1. Remember that polls are always of a population that may or may not resemble who actually goes to the polls. Only pay attention to polls that randomly select respondents. Consider how the poll selects the respondents.
For example, almost all polls used in the presidential race are based off random telephone surveys of landline telephones. I only have a cell phone. Therefore, I am not sampled in the statistical population surveyed.
Thus, even if the poll is perfect, it might not reflect the reality at the polls in the fall, as the populations might not match.
2. A poll only shows a statistically meaningful difference between two candidates if the difference between them is more than twice the margin of error. Most political polls in the United States are designed to have a margin of error of +/- 3%. Therefore, the difference between the candidates must be greater than 6% to be anything other than a tie.
A margin of error of 3% tells us that the true percentage in the population has a 95% chance of being somewhere between three percent above or below the number reported by the survey.
For example, the Rasmussen June 9 2008 poll of Michigan voters has Obama at 45%, McCain at 42%. Statistically, they are tied, as the actual percentage of the population for Obama ranges from 42% to 48%, McCain 39% to 45%. The ranges overlap, and therefore we cannot say that one is leading over the other.
Another fun thing to consider. 95% confidence means that for one in twenty polls, the true population percentage will not be in this range.
The practical meaning of all this? Beware selectively looking at the poll results! If you are selective enough, you can only see the error you want to see. Net result? Suicidal thoughts in November.
3. Often the real trends are smaller than the error ranges of the surveys. We can employ two math tricks to make things better.
First, we can aggregate many surveys together and get an average of percentages. Provided the surveys are independent of one another–that the results of one survey don’t affect another–this makes the error distribution closer to normal by the central limit theorem.
The second trick is to use moving averages as a mathematically safe way to sort out random ups-and-downs in the poll numbers from the real longer term changes in the sampled population.

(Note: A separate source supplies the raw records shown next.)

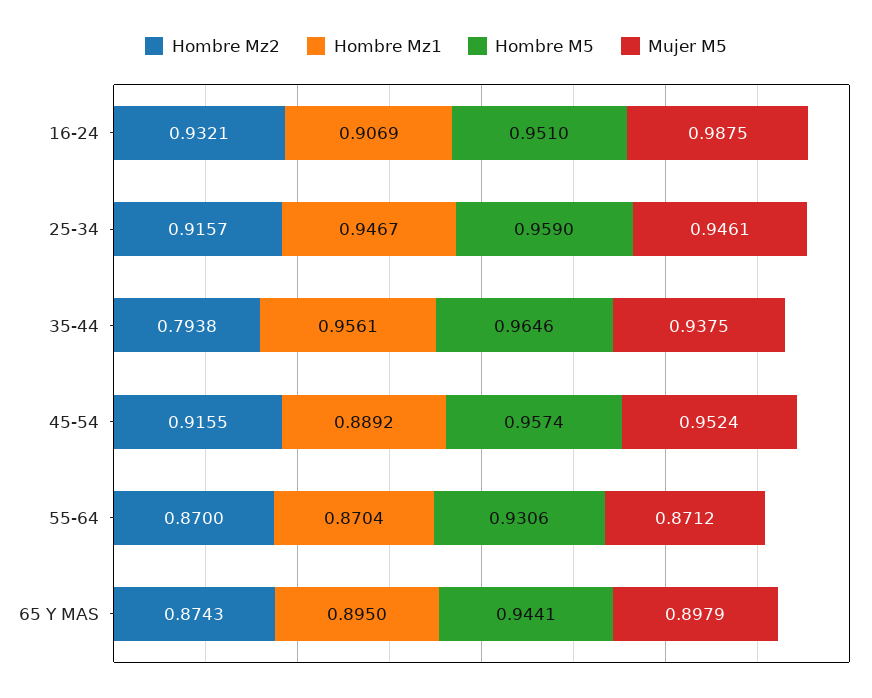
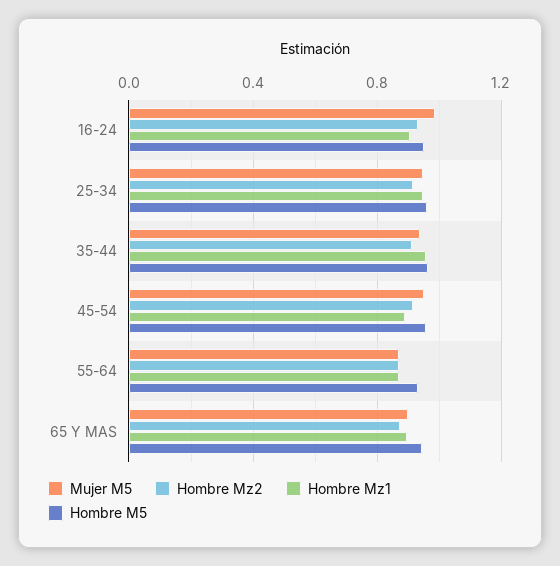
Hombre Mz2, 35-44: 0.7938 -> 0.9

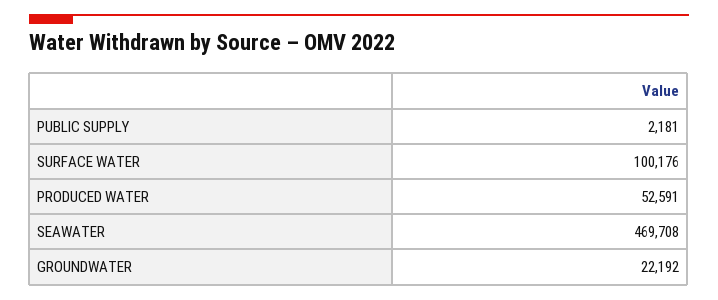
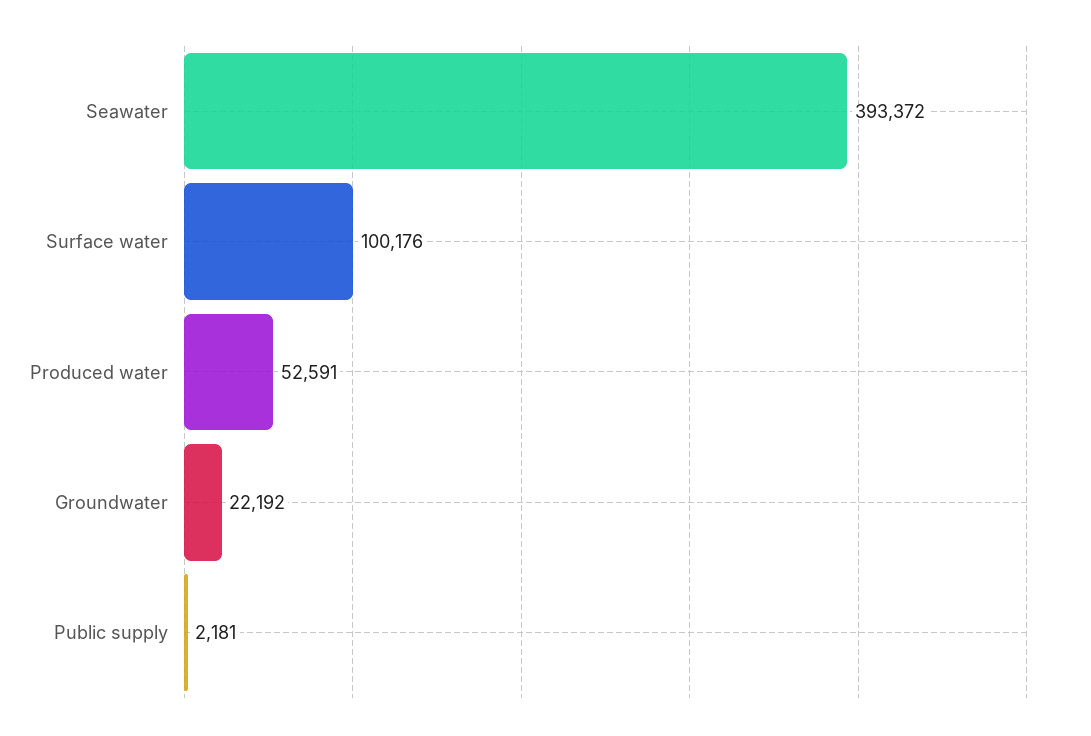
SEAWATER: 469708 -> 393372

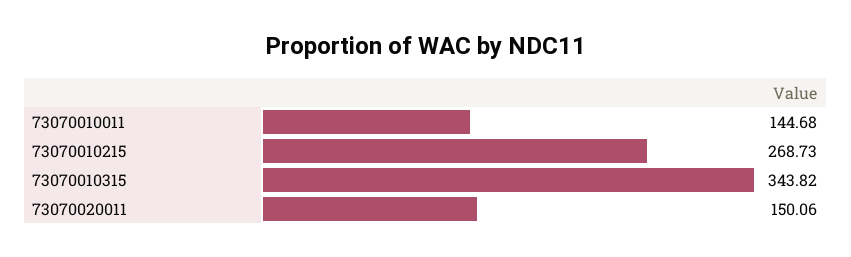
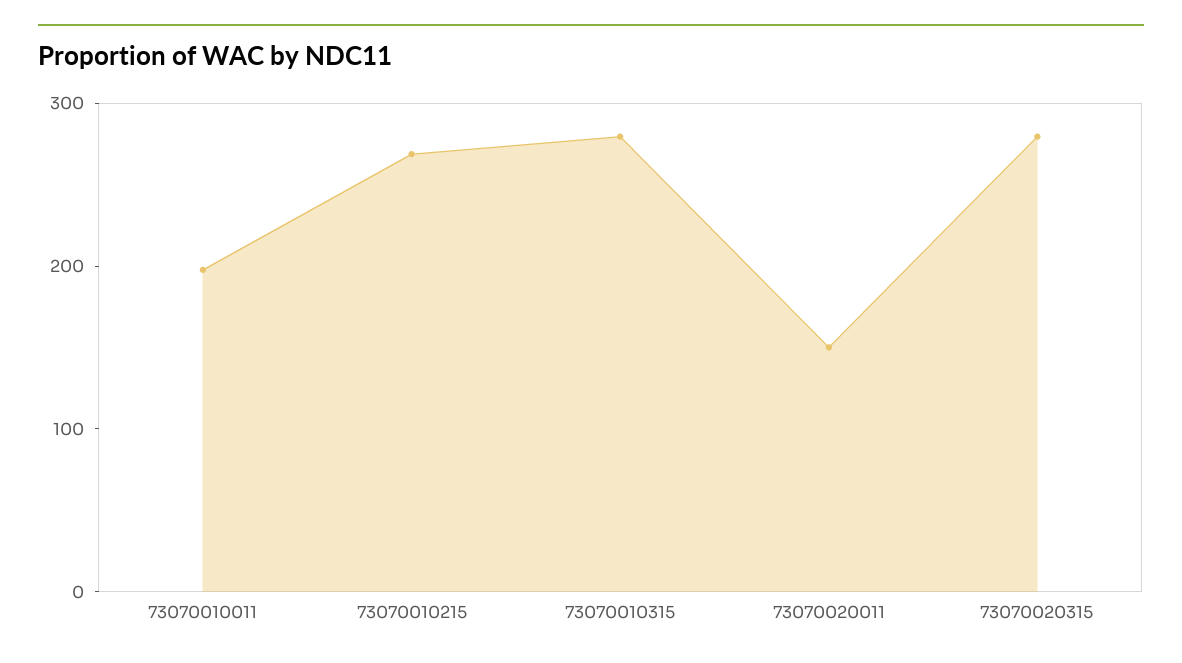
73070010011: 144.68 -> 200
73070010315: 343.82 -> 280
73070020315: none -> 280

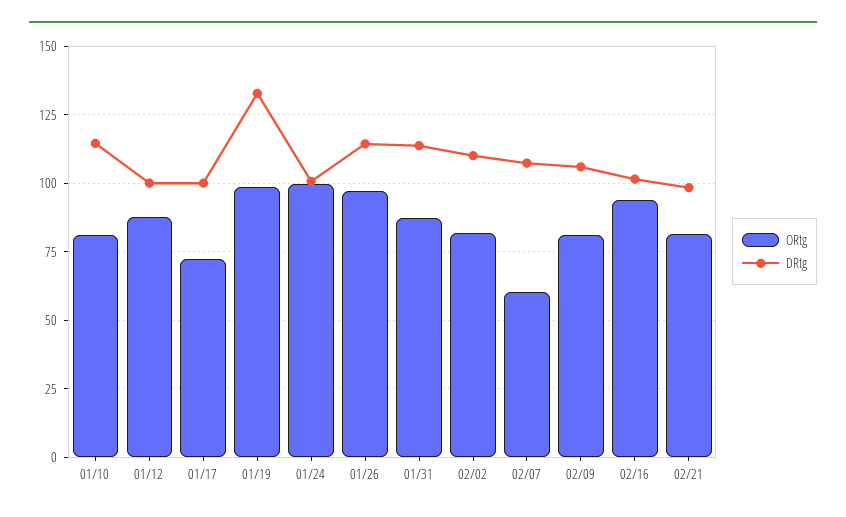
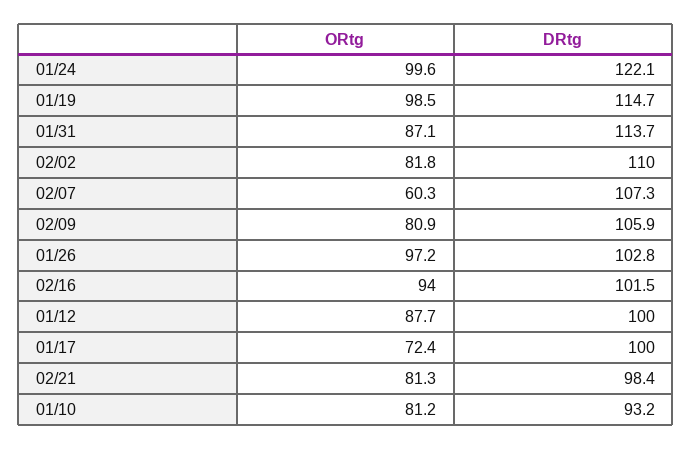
DRtg, 01/10: 115 -> 93.2
DRtg, 01/19: 132.5 -> 114.7
DRtg, 01/24: 100 -> 122.1
DRtg, 01/26: 115 -> 102.8

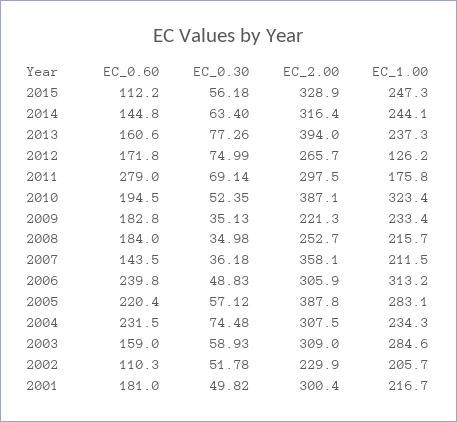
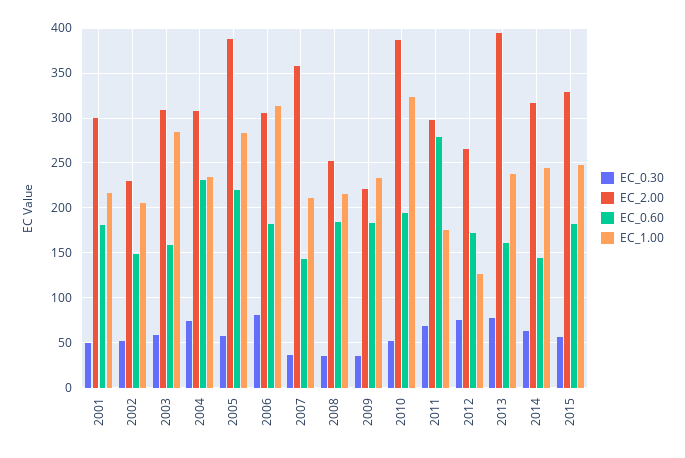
EC_0.60, 2015: 112.2 -> 180
EC_0.60, 2006: 239.8 -> 180
EC_0.30, 2006: 48.83 -> 80
EC_0.60, 2002: 110.3 -> 150

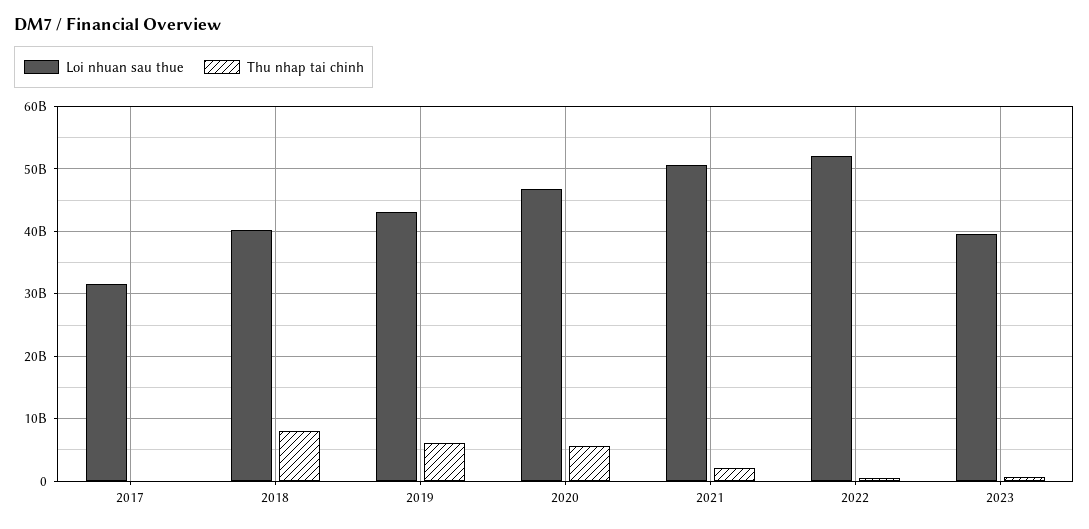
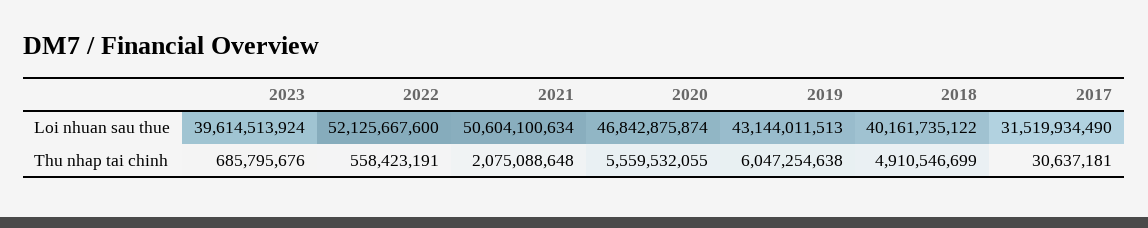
Thu nhap tai chinh, 2018: 8000000000 -> 4910546699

Think of how much your weight changes each day, by when you’ve last gone to the bathroom, how much water you’ve drank and so on. The change on a day-by-day basis is far larger than what you’ll typically gain or lose in a week. So, if you measure your weight each day, and then average together the last seven days, you end up smoothing out all the variance. Left behind is the actual change on a week-long basis. We can use the same math on the polls.
Quite a few websites are around that basically do all of this for us, limiting themselves to polls with some statistical rigor, base their analysis on the confidence intervals, and aggregate multiple polls together in a moving average. None are perfect, but I’ve taken a shine to electoral-vote.com for it’s non-commercial goodness and openness. I think the site is too aggressive in calling states–Michigan is listed as barely Obama, I think it should be a toss-up–but overall it’s a decent place to start.